Téléphérique de Brest : un an de turbulences

Le téléphérique de Brest fête son premier anniversaire. Une histoire pleine de rebondissements, à découvrir dans notre frise chronologique.

Par Baptiste Galmiche

Le 19 novembre 2016 était inauguré le téléphérique de Brest, le premier du genre en France. La ministre de l'Environnement de l'époque, Ségolène Royal, était sur place.

Il n'y a pas plus propre que le transport par téléphérique, il n'y a pas plus sécurisé, il n'y a pas plus silencieux et en plus il n'y a pas moins coûteux.

SÉGOLÈNE ROYAL

Ce mode de transport, véritable attraction touristique, a déjà inspiré plusieurs villes en France.
 

Histoire tumultueuse


Le téléphérique de Brest, c'est d'abord une bataille politique, lors des élections municipales de 2014, entre Bernadette Malgorn (LR) et François Cuillandre (PS), le maire sortant. La candidate de la droite, qui n'a finalement pas été élue, indique à plusieurs reprises son opposition contre ce mode de transport, contre ces "investissements de prestige". Un coût estimé au départ à 19 millions d'euros. "Ça va retomber sur le versement transport payé par les entreprises d'ici, sur nos emprunts, pour lesquels on est déjà saturé, et sur nos impôts", lançait la candidate en 2014.

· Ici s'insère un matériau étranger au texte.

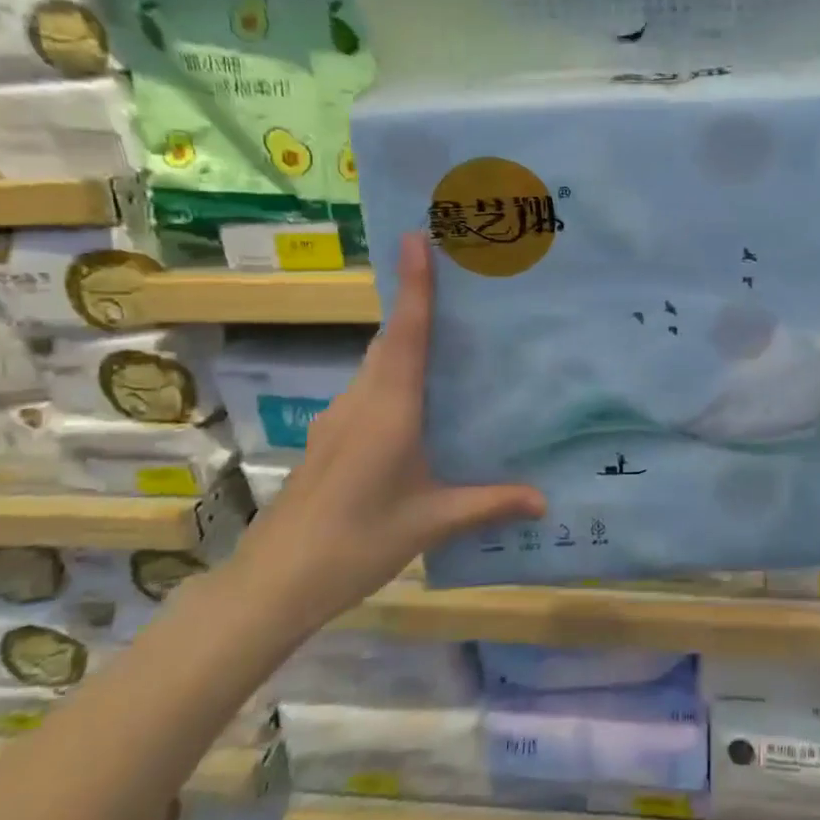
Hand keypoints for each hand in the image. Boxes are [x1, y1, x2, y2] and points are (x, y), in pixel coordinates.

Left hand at [230, 232, 544, 633]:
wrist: (274, 582)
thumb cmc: (358, 541)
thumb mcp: (432, 521)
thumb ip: (489, 504)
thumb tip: (545, 501)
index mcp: (390, 409)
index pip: (407, 334)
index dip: (415, 285)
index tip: (416, 237)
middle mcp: (361, 401)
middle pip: (390, 339)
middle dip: (416, 304)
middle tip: (455, 280)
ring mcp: (338, 418)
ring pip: (377, 364)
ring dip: (405, 341)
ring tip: (448, 338)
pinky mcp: (329, 437)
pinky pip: (369, 388)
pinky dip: (393, 375)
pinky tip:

Ce nouveau mode de transport, c'est aussi une bataille technique : deux cabines qui se croisent l'une au-dessus de l'autre dans un environnement particulièrement venteux. Pendant l'inauguration, une coupure d'électricité gâche la fête. Onze jours après, la première panne intervient. S'ensuivent alors plusieurs phases, entre arrêts et redémarrages, suscitant parfois la raillerie sur les réseaux sociaux.

Mais le téléphérique de Brest est aussi synonyme de succès : sa fréquentation était de 720 000 voyageurs, soit près de 7 % de plus qu'espéré. Il transporte plus de 2 000 personnes par jour.